Arthur Bispo do Rosário

 

O herói do mar é o herói da morte, escreveu o filósofo Gaston Bachelard. Quem se banha na ressaca, quem à onda não se turva, é imortal. Antes de ser morador de hospício, Arthur Bispo de Rosário era morador do mar. Foi sinaleiro, e para avisar o porto ou outros barcos, usava bandeiras geométricas. Já aí começou sua trajetória de costureiro, chapeleiro maluco, que ao invés de chapéus trajava mantos, ao invés de chá bebia um suco invisível do divino.

Os anjos o puxaram pela mão, aquele pugilista inflamado. Anunciou que seu destino era peregrinar; foi até os frades, os degraus da igreja. Naquela época já desafiava a morte, num ringue onde o nocaute do incauto era permanente. Queria morrer antes de morrer, e para tanto, alçou-se como profeta: era tarefa sua então julgar os vivos e os mortos. Foi preso e mandado para um hospício, porque era pobre, solitário, vivia no mar e não tinha nada na terra.

Naquele quarto branco, de colchão fino, com insetos arrastando-se pelos pés, Bispo do Rosário começou então a tecer seus mantos de delírio. Era rei de sua cela; em sua cabeça não colavam eletrodos, em seu corpo pelado ninguém atirava água com mangueira. Vivia numa rede de relicário dos objetos do comum. Os companheiros do hospício lhe traziam coisas; e as coisas eram canopos de um sagrado que somente ele entendia.

Os mantos que teceu eram como as grandes paredes de templos egípcios: cheias de hieroglifos do comum e do cotidiano, continham a palavra, que era para Bispo do Rosário o meio sagrado da comunicação; neles passava trabalhando exaustivas horas, sem comer, pouco saindo de sua cela. Tratava-os como crianças, e aos que conseguiram expôr os tecidos em museus, perguntava se estavam bem, se gostavam do lugar que estavam expostos.
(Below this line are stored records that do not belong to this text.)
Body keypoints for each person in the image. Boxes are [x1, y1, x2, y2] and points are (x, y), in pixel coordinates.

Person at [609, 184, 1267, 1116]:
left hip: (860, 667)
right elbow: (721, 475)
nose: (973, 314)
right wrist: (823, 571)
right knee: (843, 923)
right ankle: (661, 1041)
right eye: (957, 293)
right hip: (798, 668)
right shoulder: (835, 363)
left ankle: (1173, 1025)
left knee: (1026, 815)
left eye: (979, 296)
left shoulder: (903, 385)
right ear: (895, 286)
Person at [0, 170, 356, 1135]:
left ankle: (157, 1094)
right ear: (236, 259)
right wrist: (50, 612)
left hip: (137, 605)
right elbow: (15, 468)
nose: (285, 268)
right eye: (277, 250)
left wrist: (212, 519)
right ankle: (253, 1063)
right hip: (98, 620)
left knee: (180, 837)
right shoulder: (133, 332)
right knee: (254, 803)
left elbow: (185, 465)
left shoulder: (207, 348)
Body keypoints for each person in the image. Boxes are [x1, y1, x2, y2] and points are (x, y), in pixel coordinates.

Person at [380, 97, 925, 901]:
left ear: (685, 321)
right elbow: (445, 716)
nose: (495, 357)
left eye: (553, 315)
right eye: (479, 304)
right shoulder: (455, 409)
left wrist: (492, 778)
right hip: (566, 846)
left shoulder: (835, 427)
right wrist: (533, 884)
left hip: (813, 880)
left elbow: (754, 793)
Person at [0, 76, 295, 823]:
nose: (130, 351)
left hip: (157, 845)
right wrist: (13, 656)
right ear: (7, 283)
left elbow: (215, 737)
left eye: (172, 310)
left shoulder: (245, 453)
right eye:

Foi corajoso porque foi úmido como o mar, mas também porque secou. Ao fim da vida, começou seus ritos mortuários para o último round com a morte. Deixou de comer e foi esvaindo-se, virando um manto de ossos e magia. E foi-se, aos 80 anos, num infarto. Sua arte parece de difícil compreensão, mas porque caminhou num terreiro delicado, onde os deuses costuram e os humanos só vencem se são do mar.